# Directions
Render every line of the material below as a numbered list, skipping blank lines and omitting the pictures.

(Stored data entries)
-- start --

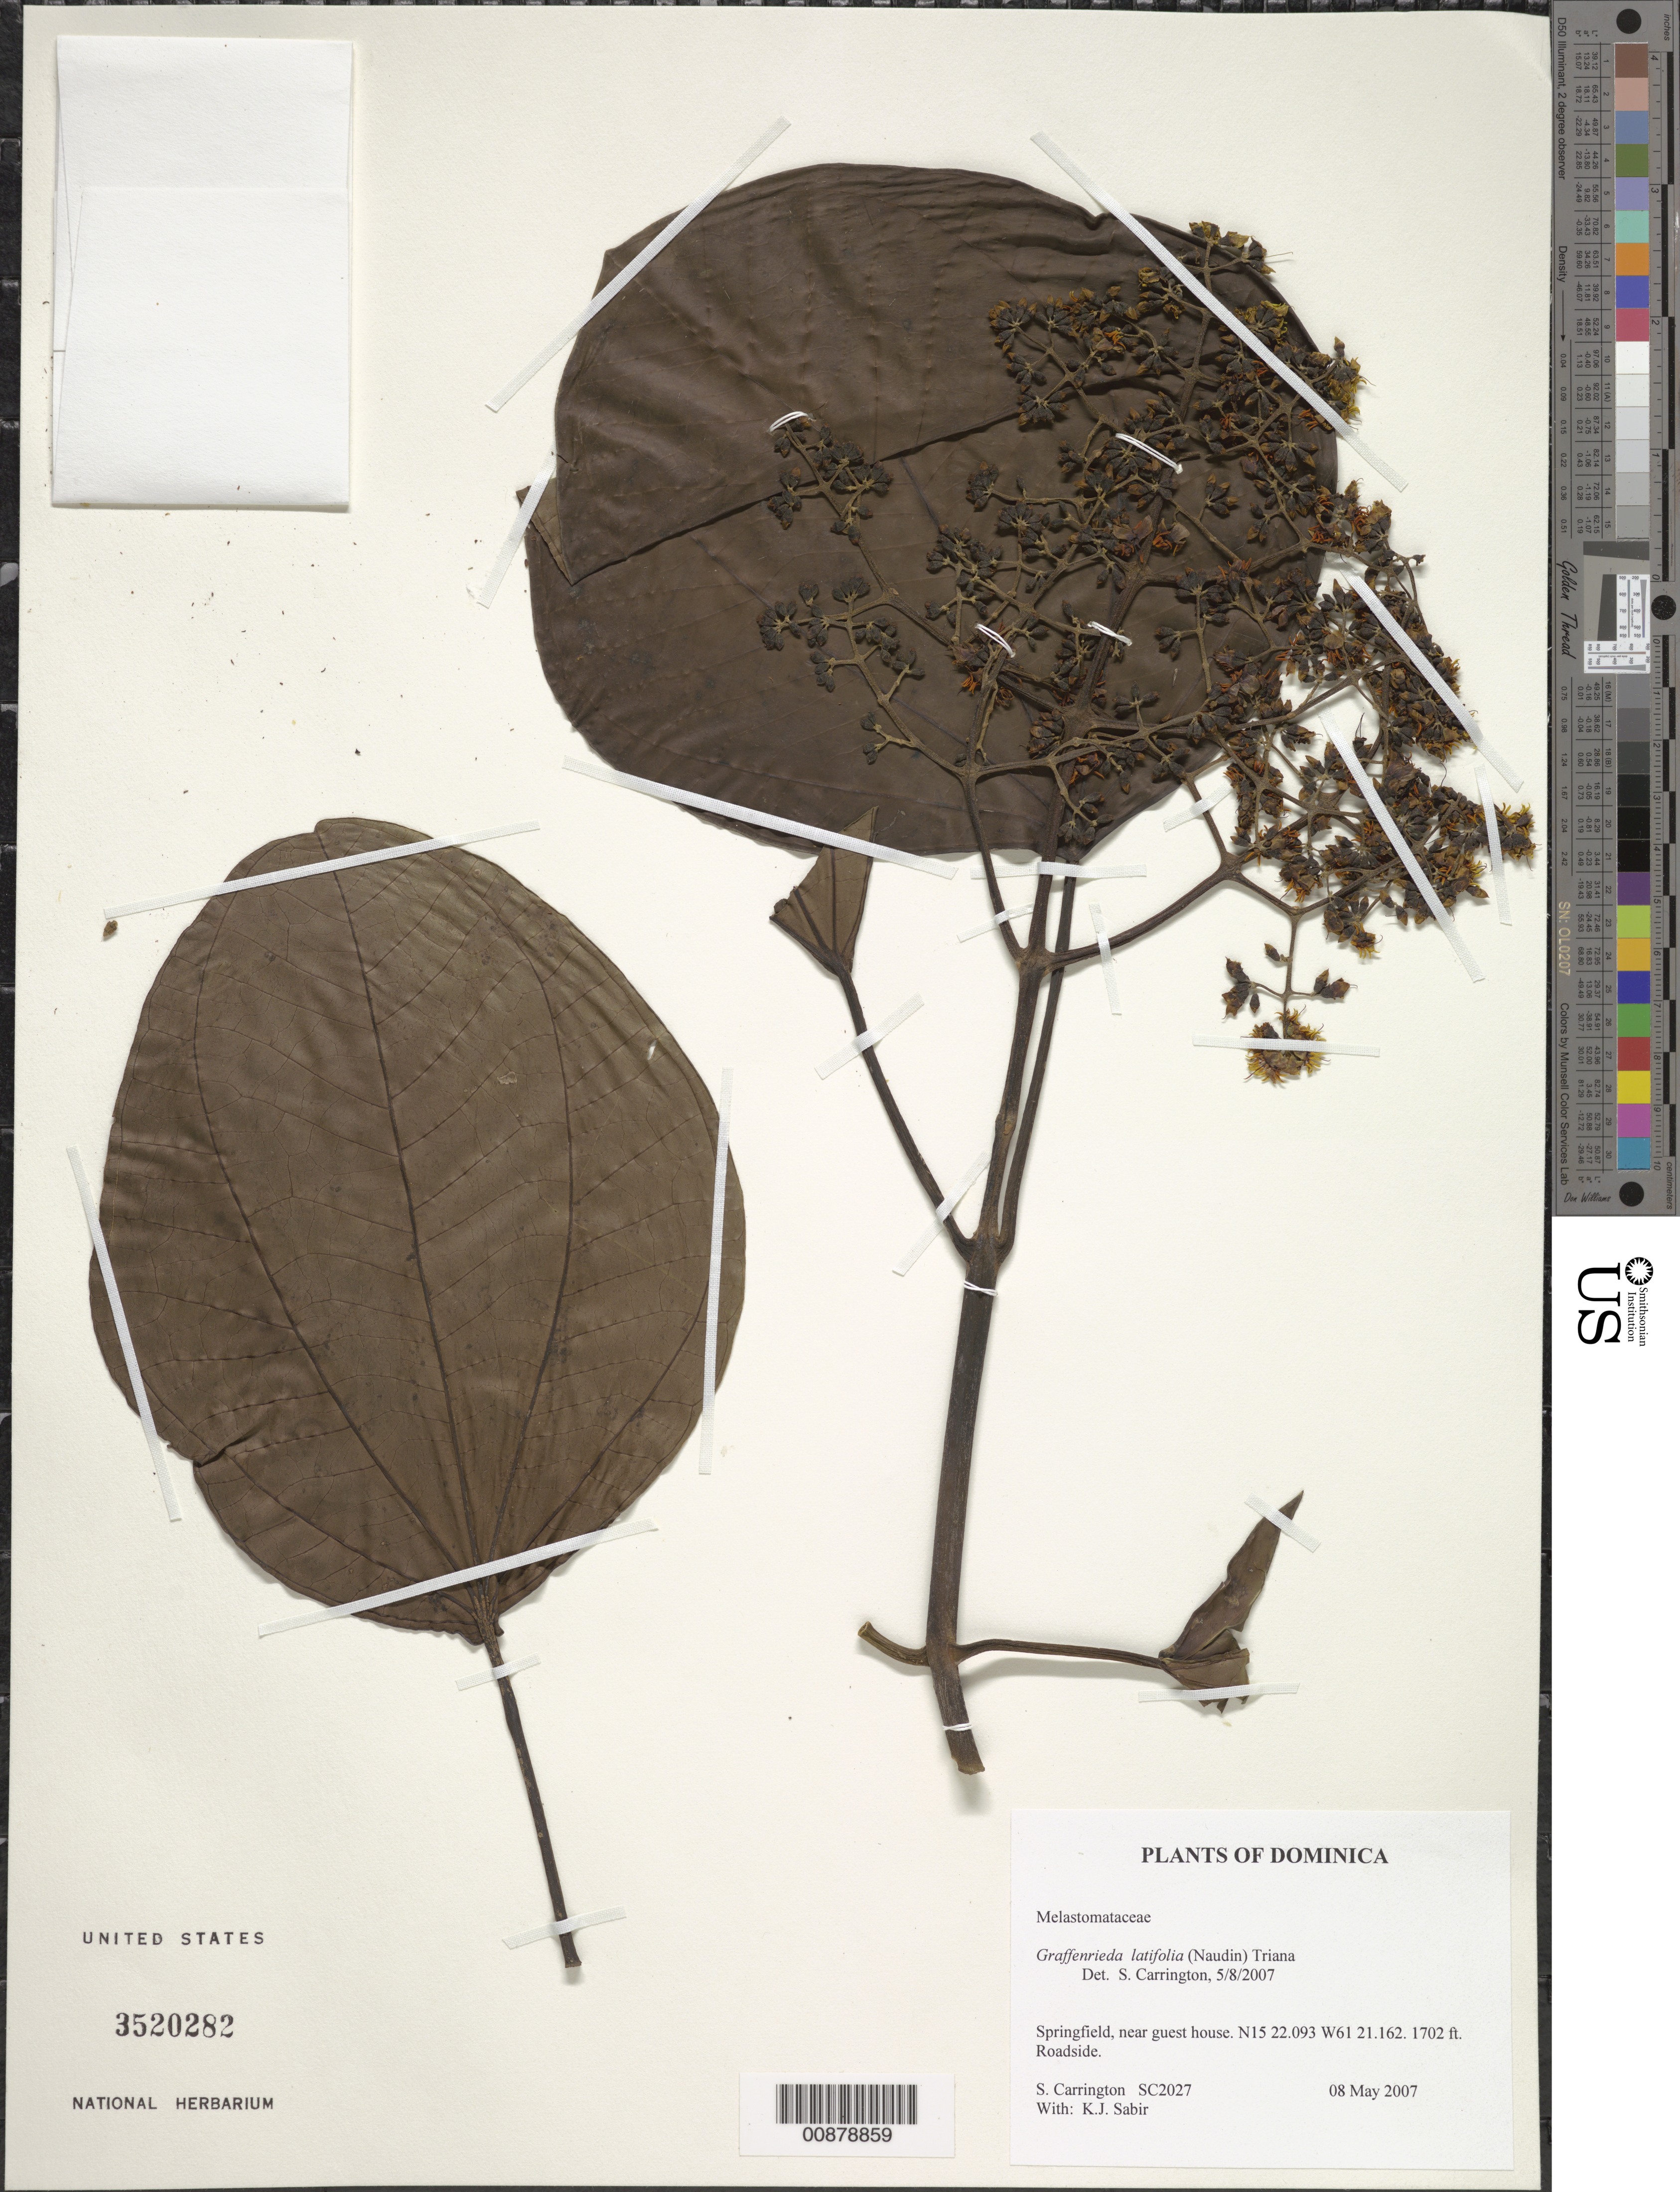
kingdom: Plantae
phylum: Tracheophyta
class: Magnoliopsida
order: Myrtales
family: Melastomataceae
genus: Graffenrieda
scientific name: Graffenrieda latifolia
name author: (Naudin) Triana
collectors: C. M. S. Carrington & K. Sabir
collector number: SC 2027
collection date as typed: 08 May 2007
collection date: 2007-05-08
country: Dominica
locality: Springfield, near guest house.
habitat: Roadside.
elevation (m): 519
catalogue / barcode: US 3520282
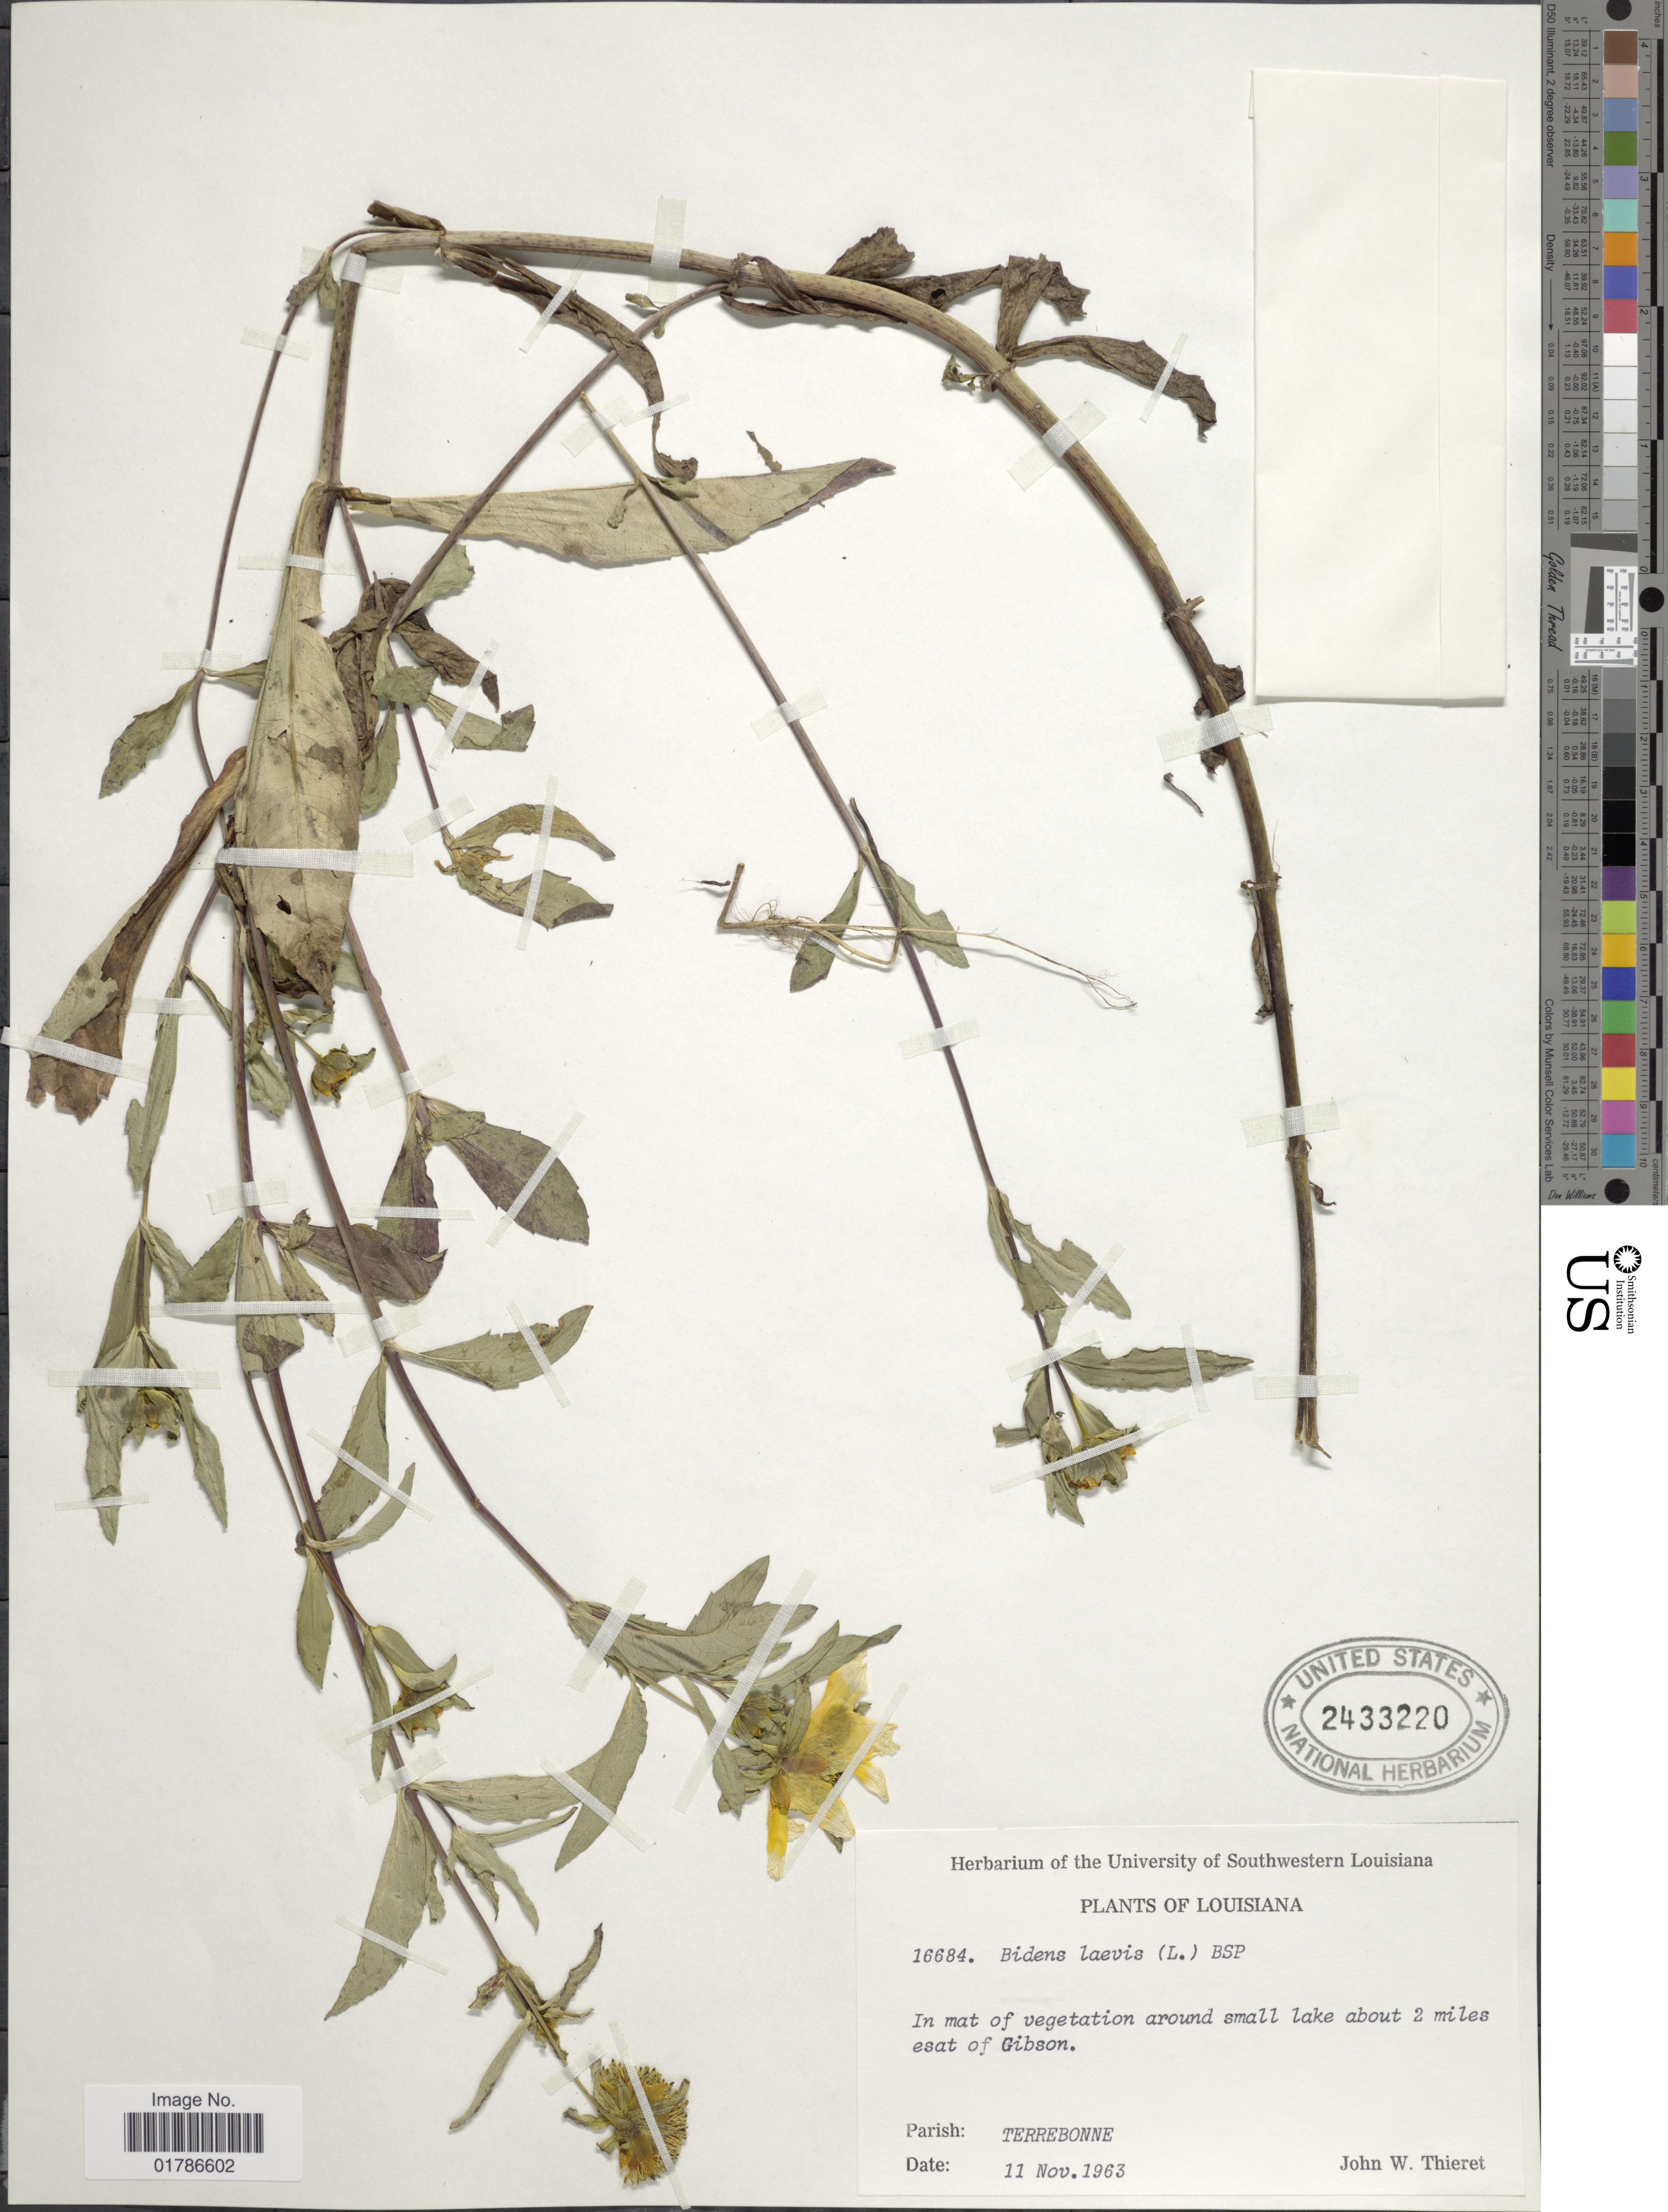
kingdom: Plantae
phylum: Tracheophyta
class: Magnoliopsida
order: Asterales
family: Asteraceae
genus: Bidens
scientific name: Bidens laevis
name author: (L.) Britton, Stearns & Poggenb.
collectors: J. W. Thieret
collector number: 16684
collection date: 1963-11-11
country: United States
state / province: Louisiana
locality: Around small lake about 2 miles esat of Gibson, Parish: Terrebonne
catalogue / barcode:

-- end --

# Result of this exercise
1. kingdom: Plantae
2. phylum: Tracheophyta
3. class: Magnoliopsida
4. order: Myrtales
5. family: Melastomataceae
6. genus: Graffenrieda
7. scientific name: Graffenrieda latifolia
8. name author: (Naudin) Triana
9. collectors: C. M. S. Carrington & K. Sabir
10. collector number: SC 2027
11. collection date as typed: 08 May 2007
12. collection date: 2007-05-08
13. country: Dominica
14. locality: Springfield, near guest house.
15. habitat: Roadside.
16. elevation (m): 519
17. catalogue / barcode: US 3520282
18. kingdom: Plantae
19. phylum: Tracheophyta
20. class: Magnoliopsida
21. order: Asterales
22. family: Asteraceae
23. genus: Bidens
24. scientific name: Bidens laevis
25. name author: (L.) Britton, Stearns & Poggenb.
26. collectors: J. W. Thieret
27. collector number: 16684
28. collection date: 1963-11-11
29. country: United States
30. state / province: Louisiana
31. locality: Around small lake about 2 miles esat of Gibson, Parish: Terrebonne
32. catalogue / barcode:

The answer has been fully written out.